The 19th century saw the establishment of the Norwegian identity and a blossoming of culture. This romantic period produced some of the nation’s most famous individuals, among them composer Edvard Grieg, dramatist Henrik Ibsen, expressionist painter Edvard Munch, polar explorer Roald Amundsen, and explorer-humanitarian Fridtjof Nansen. Vestiges of nationalist lyricism spangle the buildings of the era with Viking dragonheads and scrollwork, all of which symbolize the rebirth of the Viking spirit.
Faithful to their democratic nature, Norwegians held a referendum to choose a king in 1905, when independence from Sweden became reality. Prince Carl of Denmark became King Haakon VII. His baby’s name was changed from Alexander to Olav, and he, and later his son, presided over the kingdom for more than 85 years. When King Olav V died in January 1991, the normally reserved Norwegians stood in line for hours to write in the condolence book at the Royal Palace. Rather than simply sign their names, they wrote personal letters of devotion to the man they called the “people’s king.” Thousands set candles in the snow outside the palace, transforming the winter darkness into a cathedral of ice and flame.

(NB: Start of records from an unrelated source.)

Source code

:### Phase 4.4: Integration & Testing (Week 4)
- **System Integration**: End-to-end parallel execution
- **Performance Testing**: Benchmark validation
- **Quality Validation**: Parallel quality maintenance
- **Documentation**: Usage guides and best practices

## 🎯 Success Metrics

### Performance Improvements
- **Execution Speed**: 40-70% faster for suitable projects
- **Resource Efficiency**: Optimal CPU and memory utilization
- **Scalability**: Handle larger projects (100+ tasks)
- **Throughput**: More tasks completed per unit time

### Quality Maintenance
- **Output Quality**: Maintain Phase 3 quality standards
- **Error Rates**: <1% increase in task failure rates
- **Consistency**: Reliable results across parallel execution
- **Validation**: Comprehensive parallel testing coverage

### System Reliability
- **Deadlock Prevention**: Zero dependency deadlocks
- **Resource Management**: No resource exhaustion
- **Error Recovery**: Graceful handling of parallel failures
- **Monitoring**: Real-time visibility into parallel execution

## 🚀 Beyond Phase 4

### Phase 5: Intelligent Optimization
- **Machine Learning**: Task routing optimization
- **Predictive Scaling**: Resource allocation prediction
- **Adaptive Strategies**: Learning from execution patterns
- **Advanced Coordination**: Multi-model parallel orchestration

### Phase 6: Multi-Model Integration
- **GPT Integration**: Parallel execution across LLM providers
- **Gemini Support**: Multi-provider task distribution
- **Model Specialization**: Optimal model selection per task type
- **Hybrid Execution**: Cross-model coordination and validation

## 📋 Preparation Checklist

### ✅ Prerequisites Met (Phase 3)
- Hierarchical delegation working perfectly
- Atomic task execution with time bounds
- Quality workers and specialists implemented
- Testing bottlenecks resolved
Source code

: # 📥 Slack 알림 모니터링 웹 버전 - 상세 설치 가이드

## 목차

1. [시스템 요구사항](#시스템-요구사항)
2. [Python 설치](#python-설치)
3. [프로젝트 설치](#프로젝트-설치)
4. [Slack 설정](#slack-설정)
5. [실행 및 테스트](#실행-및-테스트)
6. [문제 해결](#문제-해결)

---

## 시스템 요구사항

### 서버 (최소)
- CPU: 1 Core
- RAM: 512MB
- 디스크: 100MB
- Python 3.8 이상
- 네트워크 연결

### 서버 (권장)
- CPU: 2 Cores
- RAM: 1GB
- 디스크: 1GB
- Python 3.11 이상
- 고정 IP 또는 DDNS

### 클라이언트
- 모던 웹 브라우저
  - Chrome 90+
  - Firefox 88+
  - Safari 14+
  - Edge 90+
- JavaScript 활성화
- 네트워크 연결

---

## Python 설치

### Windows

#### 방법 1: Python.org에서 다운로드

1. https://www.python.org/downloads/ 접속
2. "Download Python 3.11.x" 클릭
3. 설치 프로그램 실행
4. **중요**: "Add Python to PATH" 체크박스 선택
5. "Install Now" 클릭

Harald V, Olav’s son, is now king, with continuity assured by his own young-adult son, Crown Prince Haakon. Norwegians continue to salute the royal family with flag-waving and parades on May 17, Constitution Day, a spirited holiday of independence that transforms Oslo’s main boulevard, Karl Johans Gate, into a massive street party as people of all ages, many in national costume, make a beeline to the palace.
During both world wars, Norway tried to maintain neutrality. World War I brought not only casualties and a considerable loss to the country’s merchant fleet but also financial gain through the repurchase of major companies, sovereignty over Svalbard (the islands near the North Pole), and the reaffirmation of Norway’s prominence in international shipping. At the onset of World War II, Norway once again proclaimed neutrality and appeared more concerned with Allied mine-laying on the west coast than with national security. A country of mostly fisherfolk, lumber workers, and farmers, it was just beginning to realize its industrial potential when the Nazis invaded. Five years of German occupation and a burn-and-retreat strategy in the north finally left the nation ravaged. True to form, however, the people who had been evacuated returned to the embers of the north to rebuild their homes and villages.
In 1968 oil was discovered in the North Sea, and Norway was transformed from a fishing and shipping outpost to a highly developed industrial nation. Though still committed to a far-reaching social system, Norway developed in the next 20 years into a wealthy country, with a per capita income and standard of living among the world’s highest, as well as long life expectancy.